EXTRACT PROVIDED —
In a message dated 2006/12/02, lcochrane@.............. writes:

> Subj:Re: MS thesis: Improving a Geophone 

Hi All,

       Before reading the article below, I suggest that you visit Lennartz 
GMBH at http://www.lennartz-electronic.de/MamboV4.5.2/index.php
    They have three very successful seismic sensor lines from 40 Hz down to 1 
sec, to 5 sec, and to 20 sec periods. The sensors themselves are of about 2 
Hz with various types of period extension.

    A response flat with velocity, from 40 Hz down to 20 sec period is broad 
band. The 5 sec response sensors are popular, since they cover teleseismic P 
and S waves. Very low noise amplifiers are required. 

    In general, a geophone type sensor may be extended to 1/10 of it's 
natural period, usually without problems. Getting any more out of it may be 'hard 
work'. It may be desireable in some cases to limit the high frequency response 
to 20, or even 10 Hz.

    It is not clear if Sean was aware of the techniques used by Lennartz.

TASKS AND EXERCISES —
#1 According to the geophone message, why are the 5 sec response sensors popular?
#2 Resume the geophone message from its last sentence onward.
The items that come next are not needed for anything here.

[Items drawn from a dataset]

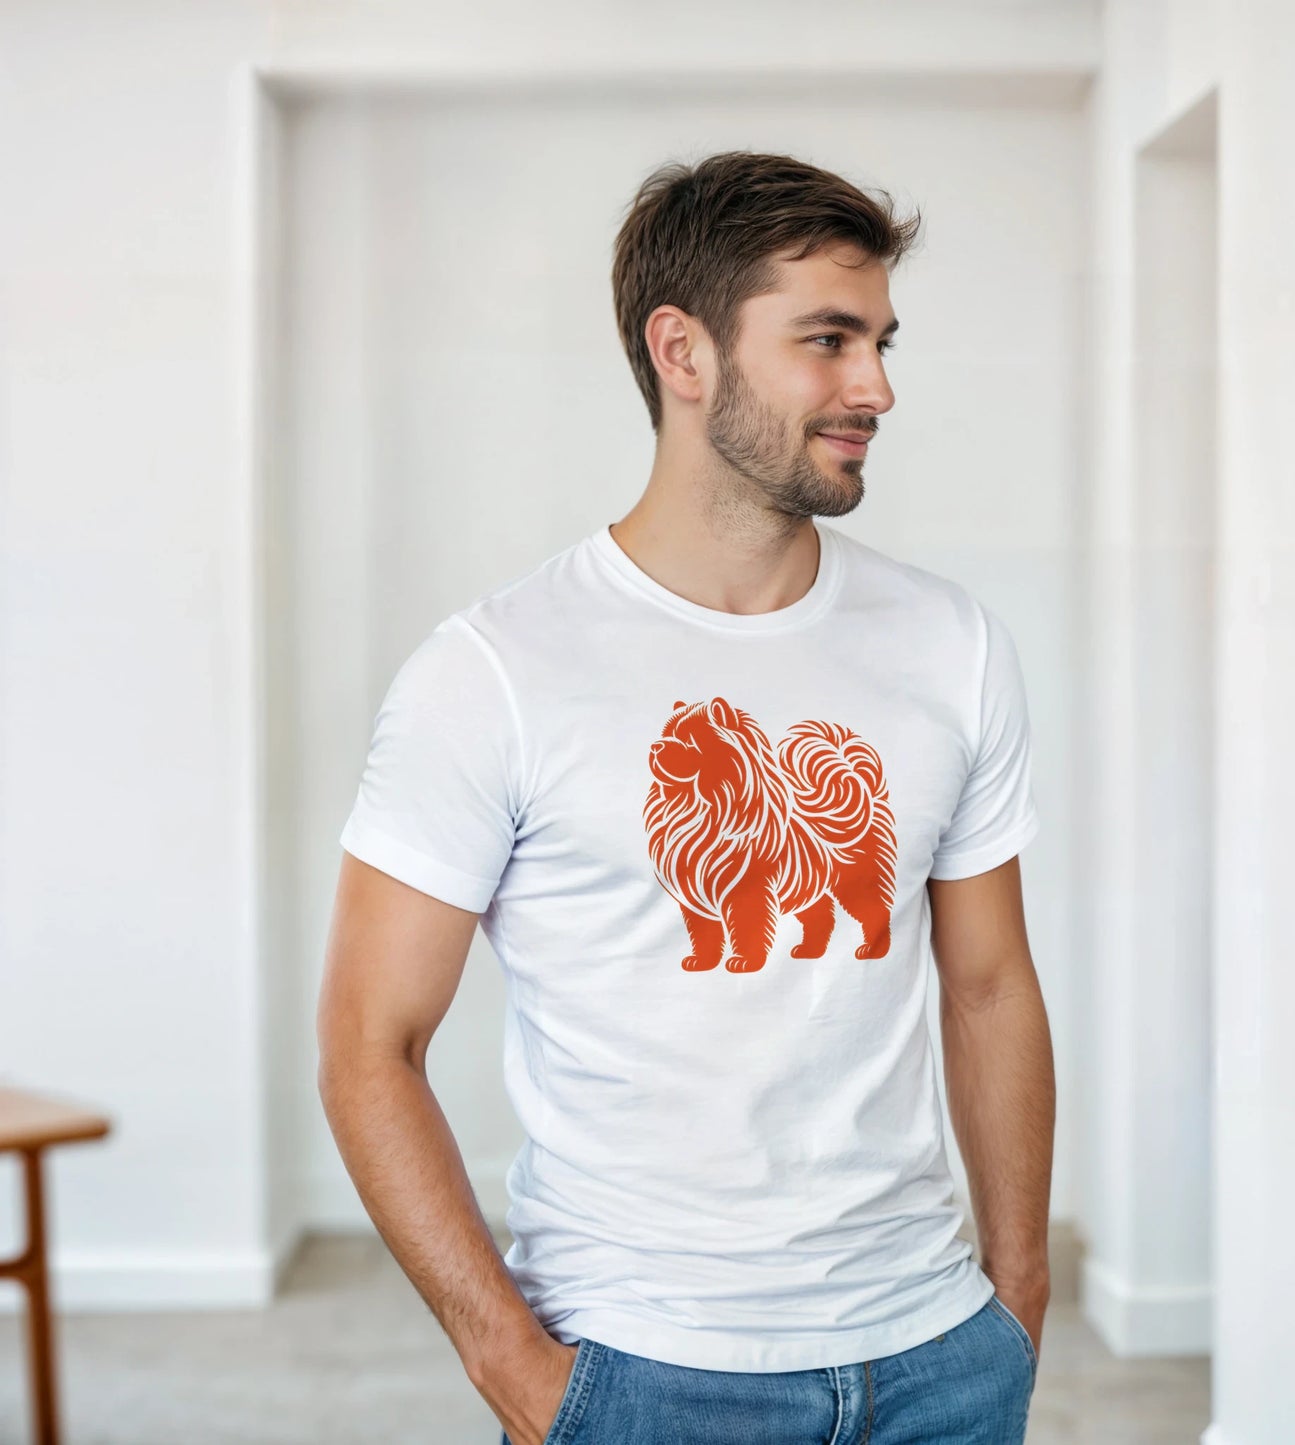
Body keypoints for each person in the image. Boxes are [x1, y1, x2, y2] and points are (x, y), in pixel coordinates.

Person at [317, 149, 1054, 1445]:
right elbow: (367, 1043)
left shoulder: (952, 643)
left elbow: (989, 983)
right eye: (826, 339)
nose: (874, 385)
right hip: (643, 1368)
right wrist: (519, 1373)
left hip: (934, 1357)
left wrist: (1016, 1301)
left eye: (879, 340)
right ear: (683, 350)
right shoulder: (493, 671)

LIST OF ANSWERS —
#1 They cover teleseismic P and S waves.

#2
However, he used an additional in line LRDT where Barzilai used a capacitative 
sensor.

> Hi Everyone,
> 
> This is what Sean-Thomas wrote about using a 4.5Hz geophone as a broadband 
> sensor:
> 
> "I have been experimenting for several years with making almost any
> seismometer into a VBB sensor if the physical parameters are suitable,
> like the coil resistance. THe largest is a WWNSS LP (15 second T0 and
> 11 kg mass) vertical that I am running at 600 seconds.
> 
> As you may have gathered, the small geophones have been an attraction.
> I have been experimenting for about two years with making the 4.5 hz HS-1
> (by Geospace, but similar to the GSC-11d and the Mark Products L-15B)
> into a broadband instrument. I use the VRDT displacement sensor mounted
> externally above the case, with the sensing vane attached to the upper
> mass ring.  With VBB parameters set for 20 seconds and the proper coil
> resistance, the VBB output is 750 volts/meter/second and the calibrations
> fit the transfer functions.
> 
> But the data is too noisy for a sensitive broadband sensor, and I am usually
> barely able to see the normal 6-second microseism background of 1 to 2
> microns/second. Of course these were very clear (~10x) when hurricane
> Bonnie passed last August. I also made a nice record  (from St. Louis)
> of the Ohio quake in September, with peak velocities of Lg of about 10
> microns/second at about 8 seconds.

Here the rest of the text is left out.